_STORED DATA_.
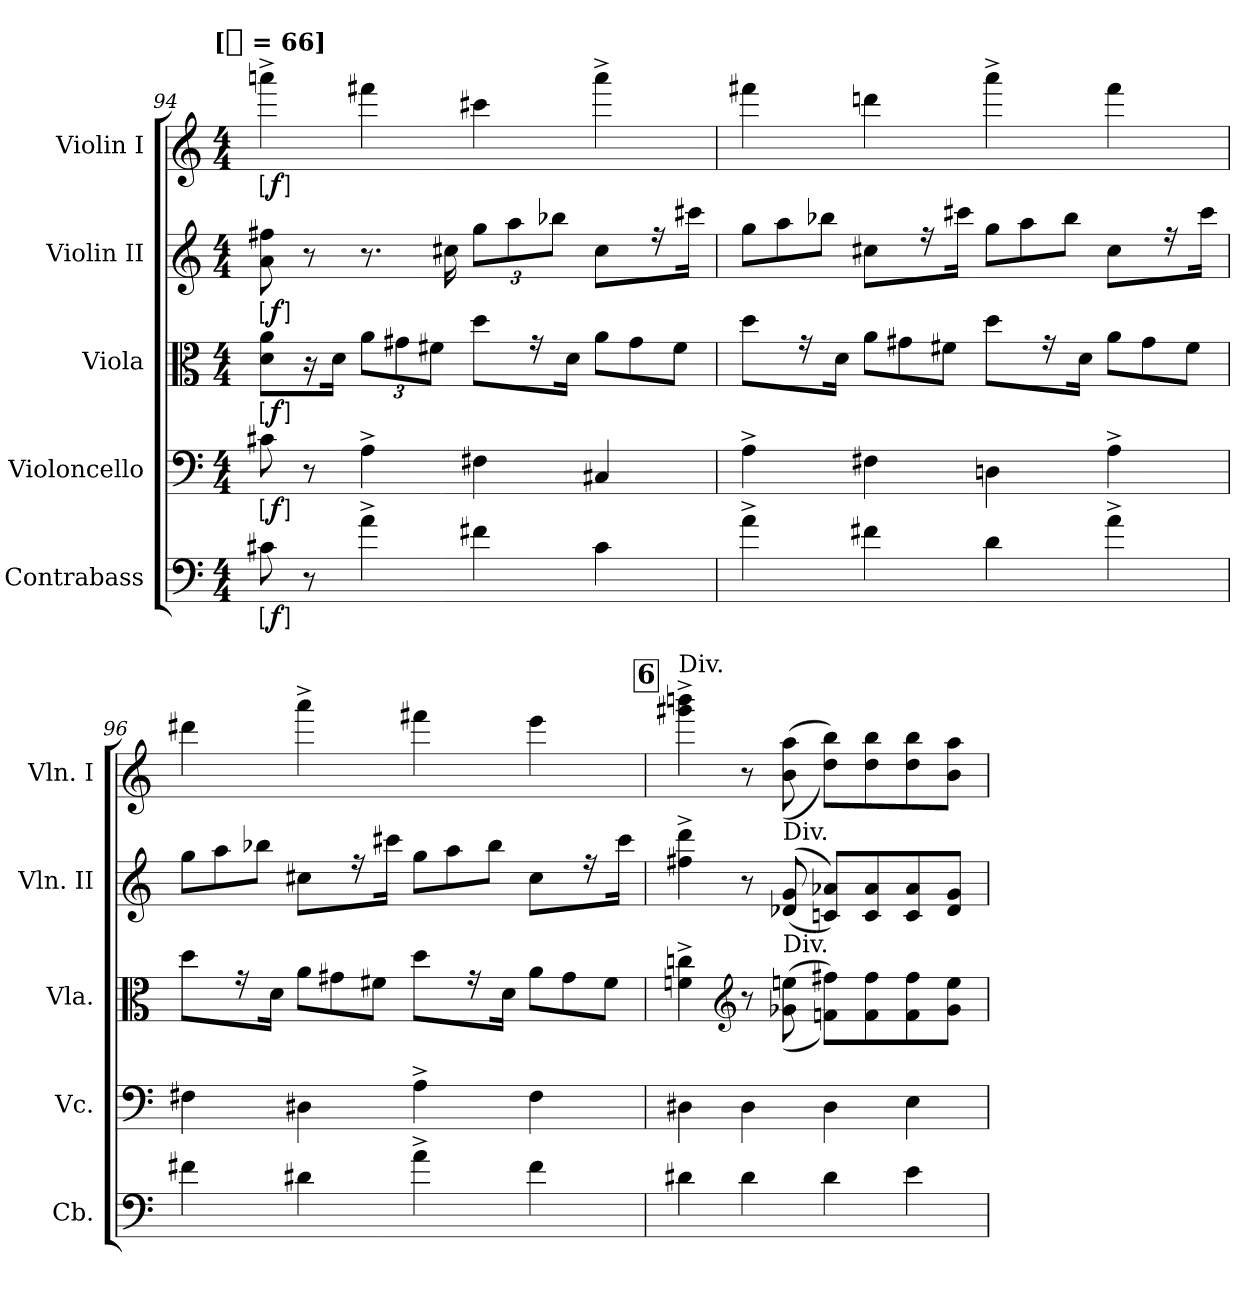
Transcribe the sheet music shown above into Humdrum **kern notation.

**kern	**dynam	**kern	**dynam	**kern	**dynam	**kern	**dynam	**kern	**dynam
*part5	*part5	*part4	*part4	*part3	*part3	*part2	*part2	*part1	*part1
*staff5	*staff5	*staff4	*staff4	*staff3	*staff3	*staff2	*staff2	*staff1	*staff1
*I"Contrabass	*	*I"Violoncello	*	*I"Viola	*	*I"Violin II	*	*I"Violin I	*
*I'Cb.	*	*I'Vc.	*	*I'Vla.	*	*I'Vln. II	*	*I'Vln. I	*
*clefF4	*	*clefF4	*	*clefC3	*	*clefG2	*	*clefG2	*
*ITrd7c12	*	*	*	*	*	*	*	*	*
*k[]	*	*k[]	*	*k[]	*	*k[]	*	*k[]	*
*C:	*	*C:	*	*C:	*	*C:	*	*C:	*
!!LO:TX:omd:t=[[half] = 66]
*M4/4	*	*M4/4	*	*M4/4	*	*M4/4	*	*M4/4	*
*MM132	*	*MM132	*	*MM132	*	*MM132	*	*MM132	*
=94	=94	=94	=94	=94	=94	=94	=94	=94	=94
!	!LO:DY:ed=brack	!	!LO:DY:ed=brack	!	!LO:DY:ed=brack	!	!LO:DY:ed=brack	!	!LO:DY:ed=brack
8C#X	f	8c#X	f	8d 8aL	f	8a 8ff#X	f	4aaan^	f
8r	.	8r	.	16r	.	8r	.	.	.
.	.	.	.	16dJk	.	.	.	.	.
4A^	.	4A^	.	12aL	.	8.r	.	4fff#X	.
.	.	.	.	12g#X	.	.	.	.	.
.	.	.	.	12f#XJ	.	.	.	.	.
.	.	.	.	.	.	16cc#X	.	.	.
4F#X	.	4F#X	.	8ddL	.	12ggL	.	4ccc#X	.
.	.	.	.	.	.	12aa	.	.	.
.	.	.	.	16r	.	.	.	.	.
.	.	.	.	.	.	12bb-XJ	.	.	.
.	.	.	.	16dJk	.	.	.	.	.
*	*	*	*	*Xtuplet	*	*	*	*	*
4C#	.	4C#X	.	12aL	.	8cc#L	.	4aaa^	.
.	.	.	.	12g#	.	.	.	.	.
.	.	.	.	.	.	16r	.	.	.
.	.	.	.	12f#J	.	.	.	.	.
.	.	.	.	.	.	16ccc#XJk	.	.	.
=95	=95	=95	=95	=95	=95	=95	=95	=95	=95
*	*	*	*	*	*	*Xtuplet	*	*	*
4A^	.	4A^	.	8ddL	.	12ggL	.	4fff#X	.
.	.	.	.	.	.	12aa	.	.	.
.	.	.	.	16r	.	.	.	.	.
.	.	.	.	.	.	12bb-XJ	.	.	.
.	.	.	.	16dJk	.	.	.	.	.
4F#X	.	4F#X	.	12aL	.	8cc#XL	.	4dddn	.
.	.	.	.	12g#X	.	.	.	.	.
.	.	.	.	.	.	16r	.	.	.
.	.	.	.	12f#XJ	.	.	.	.	.
.	.	.	.	.	.	16ccc#XJk	.	.	.
4D	.	4Dn	.	8ddL	.	12ggL	.	4aaa^	.
.	.	.	.	.	.	12aa	.	.	.
.	.	.	.	16r	.	.	.	.	.
.	.	.	.	.	.	12bb-J	.	.	.
.	.	.	.	16dJk	.	.	.	.	.
4A^	.	4A^	.	12aL	.	8cc#L	.	4fff#	.
.	.	.	.	12g#	.	.	.	.	.
.	.	.	.	.	.	16r	.	.	.
.	.	.	.	12f#J	.	.	.	.	.
.	.	.	.	.	.	16ccc#Jk	.	.	.
=96	=96	=96	=96	=96	=96	=96	=96	=96	=96
4F#X	.	4F#X	.	8ddL	.	12ggL	.	4ddd#X	.
.	.	.	.	.	.	12aa	.	.	.
.	.	.	.	16r	.	.	.	.	.
.	.	.	.	.	.	12bb-XJ	.	.	.
.	.	.	.	16dJk	.	.	.	.	.
4D#X	.	4D#X	.	12aL	.	8cc#XL	.	4aaa^	.
.	.	.	.	12g#X	.	.	.	.	.
.	.	.	.	.	.	16r	.	.	.
.	.	.	.	12f#XJ	.	.	.	.	.
.	.	.	.	.	.	16ccc#XJk	.	.	.
4A^	.	4A^	.	8ddL	.	12ggL	.	4fff#X	.
.	.	.	.	.	.	12aa	.	.	.
.	.	.	.	16r	.	.	.	.	.
.	.	.	.	.	.	12bb-J	.	.	.
.	.	.	.	16dJk	.	.	.	.	.
4F#	.	4F#	.	12aL	.	8cc#L	.	4eee	.
.	.	.	.	12g#	.	.	.	.	.
.	.	.	.	.	.	16r	.	.	.
.	.	.	.	12f#J	.	.	.	.	.
.	.	.	.	.	.	16ccc#Jk	.	.	.
!!LO:REH:place=s1:t=6
=97	=97	=97	=97	=97	=97	=97	=97	=97	=97
!	!	!	!	!	!	!	!	!LO:TX:a:t=Div.	!
4D#X	.	4D#X	.	4fn^ 4ccn^	.	4ff#X^ 4ddd^	.	4ggg#X^ 4bbbn^	.
*	*	*	*	*clefG2	*	*	*	*	*
4D#	.	4D#	.	8r	.	8r	.	8r	.
!	!	!	!	!	!	!LO:TX:a:t=Div.	!	!	!
!	!	!	!	!LO:TX:a:t=Div.	!	!	!	!	!
.	.	.	.	(<(>8g-X 8een	.	(<(>8d-X 8g	.	(<(>8b 8aa	.
4D#	.	4D#	.	8fn 8ff#XL))	.	8cn 8a-XL))	.	8dd 8bbL))	.
.	.	.	.	8f 8ff#	.	8c 8a-	.	8dd 8bb	.
4E	.	4E	.	8f 8ff#	.	8c 8a-	.	8dd 8bb	.
.	.	.	.	8g- 8eeJ	.	8d- 8gJ	.	8b 8aaJ	.
=	=	=	=	=	=	=	=	=	=
*-	*-	*-	*-	*-	*-	*-	*-	*-	*-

_EXERCISE_.
Count the lines in the items above that contain the string "kern", matching case exactly, and reply with the number only.

_TASK RESULT_.
2